The Gentle Rise of Non-Linear Editing in Coming-of-Age Stories
Out of Order: Non-Linear Editing and the Coming-of-Age Story
The coming-of-age narrative has always been about the gap between past and present — the adult understanding that was unavailable to the adolescent experiencing the events being recalled. Non-linear storytelling, which uses temporal displacement to create irony and resonance between scenes, is in many ways a natural structural match for this subject matter. What has changed in recent years is the sophistication with which directors have used this alignment, particularly in television, where the multi-episode form allows more complex temporal architectures than feature film typically supports.
Euphoria and the Fragmented Self
Sam Levinson's Euphoria (HBO, 2019–present) uses non-linear structure not as an organizing narrative device but as a reflection of the fractured interiority of its protagonist, Rue (Zendaya). Episodes regularly move between Rue's current experience, her remembered past, her fantasized alternatives, and extended formal sequences (the theatrical musical number in season two's third episode, for instance) that operate outside conventional narrative time entirely.
The show's visual style — cinematographer Marcell Rév's use of extreme close-ups, saturated color, and camera movements that reflect emotional rather than physical geography — combines with this temporal instability to produce a viewing experience that is deliberately disorienting. This disorientation is thematic: the show is about adolescent consciousness as it is actually experienced (nonlinear, image-saturated, emotionally overwhelming) rather than as it is organized in retrospective adult narrative.

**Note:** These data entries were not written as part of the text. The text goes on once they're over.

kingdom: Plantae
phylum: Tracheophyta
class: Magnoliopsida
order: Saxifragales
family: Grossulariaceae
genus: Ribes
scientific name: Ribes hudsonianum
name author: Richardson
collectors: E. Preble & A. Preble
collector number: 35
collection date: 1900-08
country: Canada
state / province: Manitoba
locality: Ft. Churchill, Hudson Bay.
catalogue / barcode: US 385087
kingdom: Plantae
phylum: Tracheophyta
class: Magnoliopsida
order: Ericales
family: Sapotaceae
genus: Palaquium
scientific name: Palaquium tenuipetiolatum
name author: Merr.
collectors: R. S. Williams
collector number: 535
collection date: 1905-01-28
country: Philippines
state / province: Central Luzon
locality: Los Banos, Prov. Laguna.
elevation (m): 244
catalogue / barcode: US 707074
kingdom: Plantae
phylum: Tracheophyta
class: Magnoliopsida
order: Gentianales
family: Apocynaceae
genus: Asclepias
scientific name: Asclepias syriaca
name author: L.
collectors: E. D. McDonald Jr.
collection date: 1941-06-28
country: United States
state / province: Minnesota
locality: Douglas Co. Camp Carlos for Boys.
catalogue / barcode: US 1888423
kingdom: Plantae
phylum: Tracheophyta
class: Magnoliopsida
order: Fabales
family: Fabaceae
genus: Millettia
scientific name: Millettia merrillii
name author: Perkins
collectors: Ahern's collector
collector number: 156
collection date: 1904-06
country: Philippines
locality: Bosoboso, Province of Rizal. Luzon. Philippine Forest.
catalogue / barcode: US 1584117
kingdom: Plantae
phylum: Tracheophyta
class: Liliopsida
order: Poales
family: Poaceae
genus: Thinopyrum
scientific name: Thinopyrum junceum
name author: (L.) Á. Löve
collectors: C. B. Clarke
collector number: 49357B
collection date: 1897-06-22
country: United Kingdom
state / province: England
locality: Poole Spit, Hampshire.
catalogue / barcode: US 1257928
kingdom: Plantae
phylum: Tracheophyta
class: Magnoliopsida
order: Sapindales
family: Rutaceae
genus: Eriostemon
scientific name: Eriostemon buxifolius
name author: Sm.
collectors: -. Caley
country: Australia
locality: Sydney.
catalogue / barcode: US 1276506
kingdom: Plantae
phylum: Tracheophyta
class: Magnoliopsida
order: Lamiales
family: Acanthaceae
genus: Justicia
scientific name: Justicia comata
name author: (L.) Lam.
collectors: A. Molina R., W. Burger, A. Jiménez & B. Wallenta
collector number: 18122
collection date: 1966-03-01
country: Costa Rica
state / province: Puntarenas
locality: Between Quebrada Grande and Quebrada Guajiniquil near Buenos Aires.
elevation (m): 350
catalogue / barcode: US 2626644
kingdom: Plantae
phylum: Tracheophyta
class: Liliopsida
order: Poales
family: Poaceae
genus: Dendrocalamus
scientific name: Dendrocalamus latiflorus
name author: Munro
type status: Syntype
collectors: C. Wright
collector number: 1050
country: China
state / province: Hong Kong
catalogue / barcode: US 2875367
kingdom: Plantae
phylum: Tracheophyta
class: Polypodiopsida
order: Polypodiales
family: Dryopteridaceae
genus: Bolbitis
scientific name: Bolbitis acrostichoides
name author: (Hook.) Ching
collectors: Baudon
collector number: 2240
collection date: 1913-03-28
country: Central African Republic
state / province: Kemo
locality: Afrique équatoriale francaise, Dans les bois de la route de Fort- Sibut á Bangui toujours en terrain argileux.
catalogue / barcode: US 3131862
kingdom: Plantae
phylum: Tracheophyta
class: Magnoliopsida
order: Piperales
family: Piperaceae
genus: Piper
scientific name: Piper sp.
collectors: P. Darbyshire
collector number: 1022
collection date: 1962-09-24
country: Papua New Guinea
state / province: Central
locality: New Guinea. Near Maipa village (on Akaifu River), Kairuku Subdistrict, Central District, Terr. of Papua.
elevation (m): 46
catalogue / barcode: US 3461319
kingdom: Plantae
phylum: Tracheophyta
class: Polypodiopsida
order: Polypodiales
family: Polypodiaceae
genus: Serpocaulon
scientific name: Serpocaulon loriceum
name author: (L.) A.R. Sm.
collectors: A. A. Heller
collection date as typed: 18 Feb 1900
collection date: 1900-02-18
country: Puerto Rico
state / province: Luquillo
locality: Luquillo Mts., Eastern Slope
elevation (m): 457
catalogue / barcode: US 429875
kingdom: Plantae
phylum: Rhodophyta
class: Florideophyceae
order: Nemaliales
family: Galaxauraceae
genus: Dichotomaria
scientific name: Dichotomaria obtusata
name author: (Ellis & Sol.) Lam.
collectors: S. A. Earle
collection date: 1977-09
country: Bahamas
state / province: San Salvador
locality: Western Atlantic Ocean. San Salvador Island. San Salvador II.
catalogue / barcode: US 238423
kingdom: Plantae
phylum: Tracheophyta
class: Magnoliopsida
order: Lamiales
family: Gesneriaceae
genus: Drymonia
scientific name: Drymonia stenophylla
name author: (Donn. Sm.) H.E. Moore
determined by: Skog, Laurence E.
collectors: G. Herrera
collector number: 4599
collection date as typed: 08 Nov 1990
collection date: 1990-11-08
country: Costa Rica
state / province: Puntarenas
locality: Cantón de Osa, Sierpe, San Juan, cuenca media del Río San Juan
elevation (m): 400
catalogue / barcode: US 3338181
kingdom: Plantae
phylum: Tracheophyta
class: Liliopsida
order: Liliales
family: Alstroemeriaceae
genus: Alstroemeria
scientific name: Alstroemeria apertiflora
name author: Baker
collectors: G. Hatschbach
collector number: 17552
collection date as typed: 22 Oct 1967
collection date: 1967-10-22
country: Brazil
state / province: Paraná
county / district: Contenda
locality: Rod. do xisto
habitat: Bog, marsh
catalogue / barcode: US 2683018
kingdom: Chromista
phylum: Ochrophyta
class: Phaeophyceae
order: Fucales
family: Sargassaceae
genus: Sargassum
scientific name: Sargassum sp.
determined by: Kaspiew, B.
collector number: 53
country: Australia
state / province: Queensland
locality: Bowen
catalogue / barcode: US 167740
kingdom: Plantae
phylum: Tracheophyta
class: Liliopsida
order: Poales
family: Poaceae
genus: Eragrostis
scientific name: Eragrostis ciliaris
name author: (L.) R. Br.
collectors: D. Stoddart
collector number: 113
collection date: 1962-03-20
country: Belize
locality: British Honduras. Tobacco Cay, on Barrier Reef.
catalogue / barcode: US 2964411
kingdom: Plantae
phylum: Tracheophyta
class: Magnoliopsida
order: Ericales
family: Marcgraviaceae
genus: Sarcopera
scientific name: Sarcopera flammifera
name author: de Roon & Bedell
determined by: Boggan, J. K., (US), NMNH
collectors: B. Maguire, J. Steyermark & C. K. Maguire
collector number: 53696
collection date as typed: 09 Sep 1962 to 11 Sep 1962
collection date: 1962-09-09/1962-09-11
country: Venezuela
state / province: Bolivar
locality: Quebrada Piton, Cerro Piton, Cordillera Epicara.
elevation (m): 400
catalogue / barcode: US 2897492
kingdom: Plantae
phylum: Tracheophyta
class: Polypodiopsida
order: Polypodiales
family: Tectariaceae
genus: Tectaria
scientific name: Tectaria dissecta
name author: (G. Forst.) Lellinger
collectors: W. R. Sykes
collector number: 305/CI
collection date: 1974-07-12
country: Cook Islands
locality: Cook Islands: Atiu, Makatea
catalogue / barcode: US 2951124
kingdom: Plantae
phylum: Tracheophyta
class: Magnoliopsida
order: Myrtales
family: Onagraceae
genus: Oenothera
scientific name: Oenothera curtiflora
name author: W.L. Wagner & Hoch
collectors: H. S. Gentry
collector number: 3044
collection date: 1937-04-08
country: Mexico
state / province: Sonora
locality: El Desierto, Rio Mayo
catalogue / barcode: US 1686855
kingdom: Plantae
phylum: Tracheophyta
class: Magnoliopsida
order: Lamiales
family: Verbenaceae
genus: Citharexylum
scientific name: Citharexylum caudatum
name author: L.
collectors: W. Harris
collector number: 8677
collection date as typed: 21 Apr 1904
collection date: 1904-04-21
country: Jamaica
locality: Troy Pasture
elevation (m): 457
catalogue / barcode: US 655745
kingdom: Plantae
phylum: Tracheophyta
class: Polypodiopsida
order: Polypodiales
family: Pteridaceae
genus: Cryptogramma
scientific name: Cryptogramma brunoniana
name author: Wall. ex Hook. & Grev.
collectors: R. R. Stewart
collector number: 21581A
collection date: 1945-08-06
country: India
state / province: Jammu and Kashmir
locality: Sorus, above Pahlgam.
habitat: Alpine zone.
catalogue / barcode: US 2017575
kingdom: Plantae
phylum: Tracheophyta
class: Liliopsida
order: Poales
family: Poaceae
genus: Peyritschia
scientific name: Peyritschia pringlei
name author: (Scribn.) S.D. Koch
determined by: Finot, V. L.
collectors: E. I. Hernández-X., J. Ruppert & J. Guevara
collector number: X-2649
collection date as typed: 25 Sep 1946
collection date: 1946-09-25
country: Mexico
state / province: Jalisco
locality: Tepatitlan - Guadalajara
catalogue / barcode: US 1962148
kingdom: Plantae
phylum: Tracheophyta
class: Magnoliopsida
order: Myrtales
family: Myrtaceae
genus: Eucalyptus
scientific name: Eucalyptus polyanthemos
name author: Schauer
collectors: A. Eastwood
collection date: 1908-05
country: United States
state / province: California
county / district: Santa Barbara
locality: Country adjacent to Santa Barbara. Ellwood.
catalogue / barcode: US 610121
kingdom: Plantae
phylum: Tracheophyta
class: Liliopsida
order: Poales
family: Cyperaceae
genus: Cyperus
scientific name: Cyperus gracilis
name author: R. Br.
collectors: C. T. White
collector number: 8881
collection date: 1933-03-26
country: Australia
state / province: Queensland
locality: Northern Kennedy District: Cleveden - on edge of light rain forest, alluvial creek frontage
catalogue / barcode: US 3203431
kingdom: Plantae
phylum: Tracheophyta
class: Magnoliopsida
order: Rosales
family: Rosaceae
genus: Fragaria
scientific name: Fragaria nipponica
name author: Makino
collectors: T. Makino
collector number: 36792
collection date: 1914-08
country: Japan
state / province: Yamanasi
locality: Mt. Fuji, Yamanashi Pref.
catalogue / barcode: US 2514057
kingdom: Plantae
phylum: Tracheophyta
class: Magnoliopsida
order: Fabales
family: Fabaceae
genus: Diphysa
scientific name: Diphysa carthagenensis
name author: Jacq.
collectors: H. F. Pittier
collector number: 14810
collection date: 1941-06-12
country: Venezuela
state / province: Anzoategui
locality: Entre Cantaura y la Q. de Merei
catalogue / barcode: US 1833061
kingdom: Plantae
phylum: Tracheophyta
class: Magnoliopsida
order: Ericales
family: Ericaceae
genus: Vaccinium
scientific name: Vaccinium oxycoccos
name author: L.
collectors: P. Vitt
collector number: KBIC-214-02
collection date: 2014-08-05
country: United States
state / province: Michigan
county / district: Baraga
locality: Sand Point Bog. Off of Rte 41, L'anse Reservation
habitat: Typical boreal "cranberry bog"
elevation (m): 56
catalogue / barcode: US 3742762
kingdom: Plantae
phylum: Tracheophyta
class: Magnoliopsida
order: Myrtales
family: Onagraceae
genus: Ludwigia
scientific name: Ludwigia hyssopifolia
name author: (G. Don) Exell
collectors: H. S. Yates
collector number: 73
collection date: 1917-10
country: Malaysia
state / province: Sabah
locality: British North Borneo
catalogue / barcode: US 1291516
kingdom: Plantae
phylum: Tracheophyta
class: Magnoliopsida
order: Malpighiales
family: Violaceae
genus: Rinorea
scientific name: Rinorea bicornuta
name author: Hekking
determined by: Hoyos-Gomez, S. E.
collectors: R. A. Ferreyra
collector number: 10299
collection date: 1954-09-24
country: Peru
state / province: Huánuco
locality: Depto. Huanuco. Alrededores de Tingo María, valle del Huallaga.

Zendaya won back-to-back Emmy Awards for Outstanding Lead Actress in a Drama Series in 2022 and 2023, becoming the youngest two-time winner of the award at 26.
Bo Burnham's Eighth Grade
Bo Burnham's Eighth Grade (2018) is, structurally, more linear than Euphoria — it follows its protagonist Kayla (Elsie Fisher, in a performance that earned her a Golden Globe nomination) through a single week of eighth grade in a largely chronological progression. But the film's relationship to time is complicated by its use of Kayla's self-produced YouTube videos, which address a future self who will have resolved the problems the film depicts, and by the gap between the confidence these videos project and the reality the rest of the film shows.
This structural irony — the character speaking to her future self in language that presupposes growth while we simultaneously watch her failing to achieve that growth — is a form of temporal non-linearity that does not require cutting between time periods. The film is simultaneously inside Kayla's present and aware of the distance between her present and the future she is addressing. Burnham, whose background is in YouTube comedy and the theatrical confessional performance of his own specials, brought to the material a specific understanding of how adolescents use self-produced media to construct and project a preferred self.
Lady Bird and the Ordinary Non-Linear
Greta Gerwig's Lady Bird (2017, A24) uses a less formally radical non-linearity — the film covers roughly one academic year in Sacramento, California, with occasional jumps and compressions that are signaled by intertitles. Its relationship to time is less experimental than Euphoria but more self-aware than conventional coming-of-age drama: scenes end before their emotional conclusions, conversations are interrupted, and the film's final sequence — Lady Bird arriving at college in New York, briefly understanding Sacramento from a distance — achieves its resonance through accumulated compression rather than dramatic event.
The film received five Academy Award nominations including Best Picture and Best Director. Gerwig became only the fifth woman nominated for Best Director. The screenplay was nominated for Best Original Screenplay and won the Writers Guild Award for Best Original Screenplay. Its influence on subsequent coming-of-age filmmaking — in particular its approach to the ordinary family scene as emotionally sufficient dramatic material — has been substantial.
Television's Structural Advantages
The multi-episode television form allows non-linear structures that feature films cannot sustain. A film has roughly 90-120 minutes to establish a temporal architecture and navigate it coherently; a television series has seasons. Euphoria uses the episode break as a structural device — each episode can occupy a different temporal register from the previous one, and the audience can absorb the displacement over days rather than seconds. This extended canvas is one reason the most formally ambitious coming-of-age storytelling of the past decade has appeared in prestige television rather than cinema.